Task to complete:
Rewrite the records below, changing every "VMM" to "hypervisor" and keeping everything else the same. Leave the pictures out of your answer.
+ + + + + + +
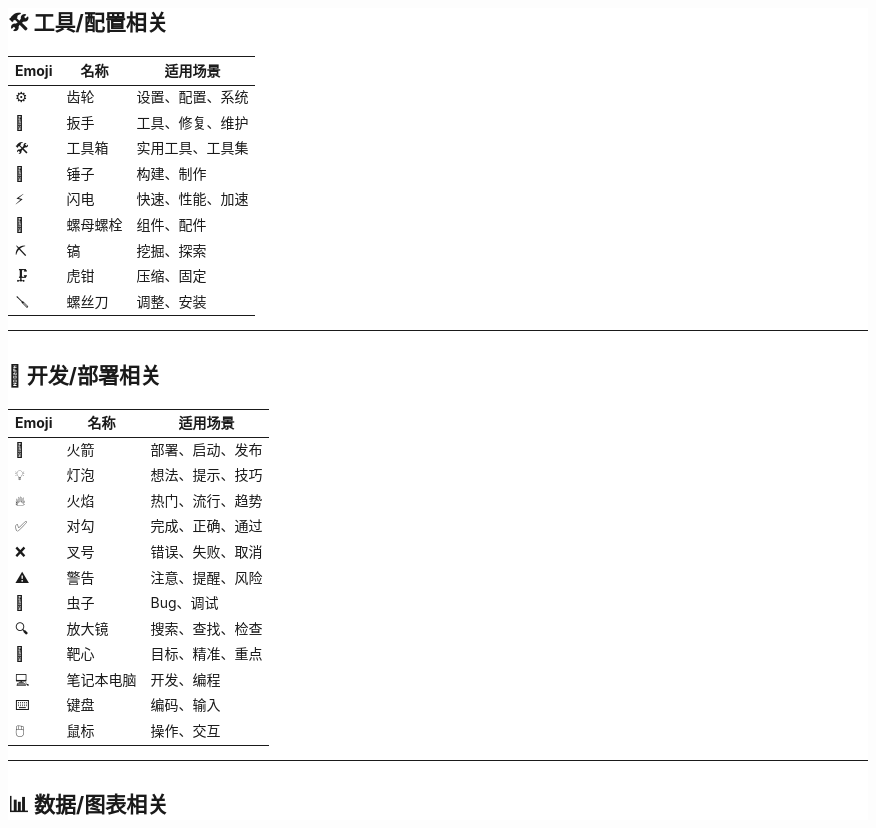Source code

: 
## 🛠️ 工具/配置相关

| Emoji | 名称 | 适用场景 |
|-------|------|----------|
| ⚙️ | 齿轮 | 设置、配置、系统 |
| 🔧 | 扳手 | 工具、修复、维护 |
| 🛠️ | 工具箱 | 实用工具、工具集 |
| 🔨 | 锤子 | 构建、制作 |
| ⚡ | 闪电 | 快速、性能、加速 |
| 🔩 | 螺母螺栓 | 组件、配件 |
| ⛏️ | 镐 | 挖掘、探索 |
| 🗜️ | 虎钳 | 压缩、固定 |
| 🪛 | 螺丝刀 | 调整、安装 |

---

## 🚀 开发/部署相关

| Emoji | 名称 | 适用场景 |
|-------|------|----------|
| 🚀 | 火箭 | 部署、启动、发布 |
| 💡 | 灯泡 | 想法、提示、技巧 |
| 🔥 | 火焰 | 热门、流行、趋势 |
| ✅ | 对勾 | 完成、正确、通过 |
| ❌ | 叉号 | 错误、失败、取消 |
| ⚠️ | 警告 | 注意、提醒、风险 |
| 🐛 | 虫子 | Bug、调试 |
| 🔍 | 放大镜 | 搜索、查找、检查 |
| 🎯 | 靶心 | 目标、精准、重点 |
| 💻 | 笔记本电脑 | 开发、编程 |
| ⌨️ | 键盘 | 编码、输入 |
| 🖱️ | 鼠标 | 操作、交互 |

---

## 📊 数据/图表相关
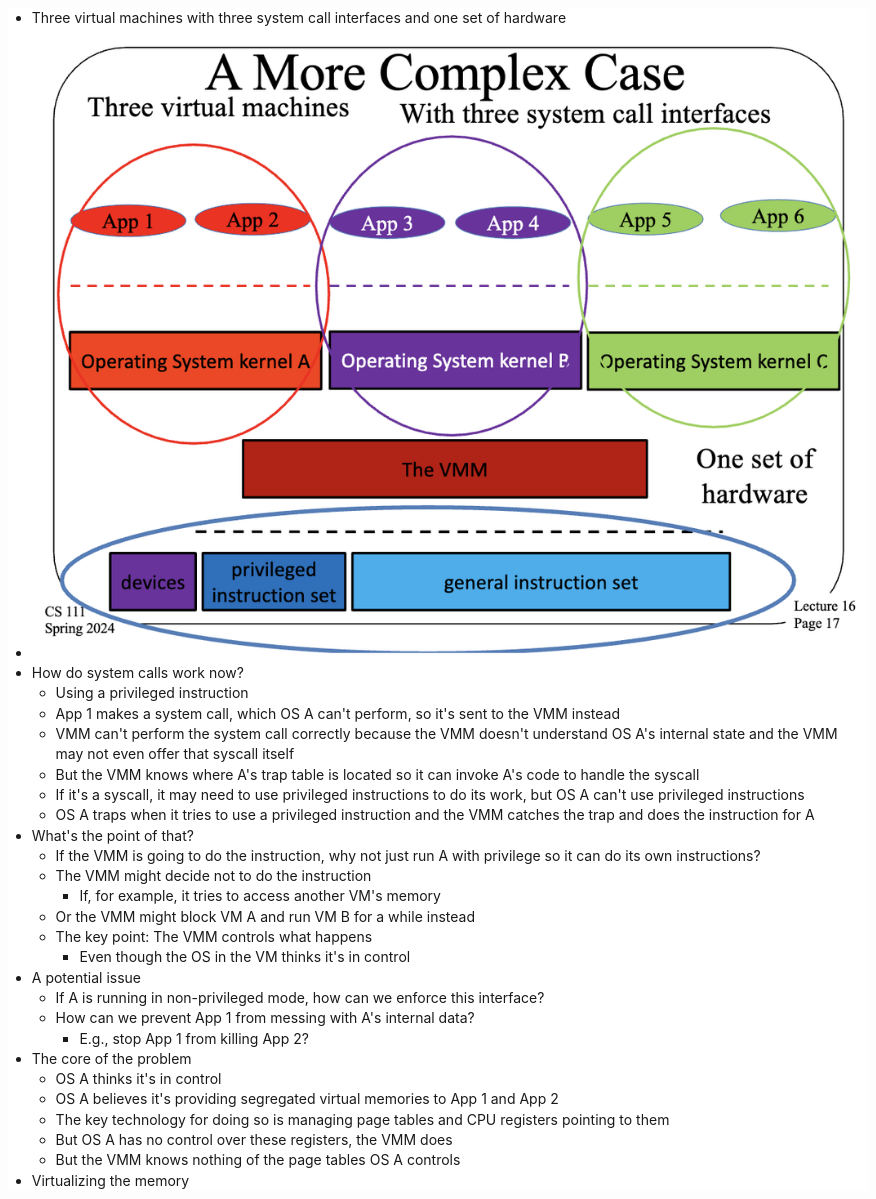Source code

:   - Three virtual machines with three system call interfaces and one set of hardware
  - ![complexcase.png](images/complexcase.png)
- How do system calls work now?
  - Using a privileged instruction
  - App 1 makes a system call, which OS A can't perform, so it's sent to the VMM instead
  - VMM can't perform the system call correctly because the VMM doesn't understand OS A's internal state and the VMM may not even offer that syscall itself
  - But the VMM knows where A's trap table is located so it can invoke A's code to handle the syscall
  - If it's a syscall, it may need to use privileged instructions to do its work, but OS A can't use privileged instructions
  - OS A traps when it tries to use a privileged instruction and the VMM catches the trap and does the instruction for A
- What's the point of that?
  - If the VMM is going to do the instruction, why not just run A with privilege so it can do its own instructions?
  - The VMM might decide not to do the instruction
    - If, for example, it tries to access another VM's memory
  - Or the VMM might block VM A and run VM B for a while instead
  - The key point: The VMM controls what happens
    - Even though the OS in the VM thinks it's in control
- A potential issue
  - If A is running in non-privileged mode, how can we enforce this interface?
  - How can we prevent App 1 from messing with A's internal data?
    - E.g., stop App 1 from killing App 2?
- The core of the problem
  - OS A thinks it's in control
  - OS A believes it's providing segregated virtual memories to App 1 and App 2
  - The key technology for doing so is managing page tables and CPU registers pointing to them
  - But OS A has no control over these registers, the VMM does
  - But the VMM knows nothing of the page tables OS A controls
- Virtualizing the memory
+ + + + + + +
Answer for this exercise:
Source code

: 
## 🛠️ 工具/配置相关

| Emoji | 名称 | 适用场景 |
|-------|------|----------|
| ⚙️ | 齿轮 | 设置、配置、系统 |
| 🔧 | 扳手 | 工具、修复、维护 |
| 🛠️ | 工具箱 | 实用工具、工具集 |
| 🔨 | 锤子 | 构建、制作 |
| ⚡ | 闪电 | 快速、性能、加速 |
| 🔩 | 螺母螺栓 | 组件、配件 |
| ⛏️ | 镐 | 挖掘、探索 |
| 🗜️ | 虎钳 | 压缩、固定 |
| 🪛 | 螺丝刀 | 调整、安装 |

---

## 🚀 开发/部署相关

| Emoji | 名称 | 适用场景 |
|-------|------|----------|
| 🚀 | 火箭 | 部署、启动、发布 |
| 💡 | 灯泡 | 想法、提示、技巧 |
| 🔥 | 火焰 | 热门、流行、趋势 |
| ✅ | 对勾 | 完成、正确、通过 |
| ❌ | 叉号 | 错误、失败、取消 |
| ⚠️ | 警告 | 注意、提醒、风险 |
| 🐛 | 虫子 | Bug、调试 |
| 🔍 | 放大镜 | 搜索、查找、检查 |
| 🎯 | 靶心 | 目标、精准、重点 |
| 💻 | 笔记本电脑 | 开发、编程 |
| ⌨️ | 键盘 | 编码、输入 |
| 🖱️ | 鼠标 | 操作、交互 |

---

## 📊 数据/图表相关
Source code

:   - Three virtual machines with three system call interfaces and one set of hardware
  - ![complexcase.png](images/complexcase.png)
- How do system calls work now?
  - Using a privileged instruction
  - App 1 makes a system call, which OS A can't perform, so it's sent to the hypervisor instead
  - hypervisor can't perform the system call correctly because the hypervisor doesn't understand OS A's internal state and the hypervisor may not even offer that syscall itself
  - But the hypervisor knows where A's trap table is located so it can invoke A's code to handle the syscall
  - If it's a syscall, it may need to use privileged instructions to do its work, but OS A can't use privileged instructions
  - OS A traps when it tries to use a privileged instruction and the hypervisor catches the trap and does the instruction for A
- What's the point of that?
  - If the hypervisor is going to do the instruction, why not just run A with privilege so it can do its own instructions?
  - The hypervisor might decide not to do the instruction
    - If, for example, it tries to access another VM's memory
  - Or the hypervisor might block VM A and run VM B for a while instead
  - The key point: The hypervisor controls what happens
    - Even though the OS in the VM thinks it's in control
- A potential issue
  - If A is running in non-privileged mode, how can we enforce this interface?
  - How can we prevent App 1 from messing with A's internal data?
    - E.g., stop App 1 from killing App 2?
- The core of the problem
  - OS A thinks it's in control
  - OS A believes it's providing segregated virtual memories to App 1 and App 2
  - The key technology for doing so is managing page tables and CPU registers pointing to them
  - But OS A has no control over these registers, the hypervisor does
  - But the hypervisor knows nothing of the page tables OS A controls
- Virtualizing the memory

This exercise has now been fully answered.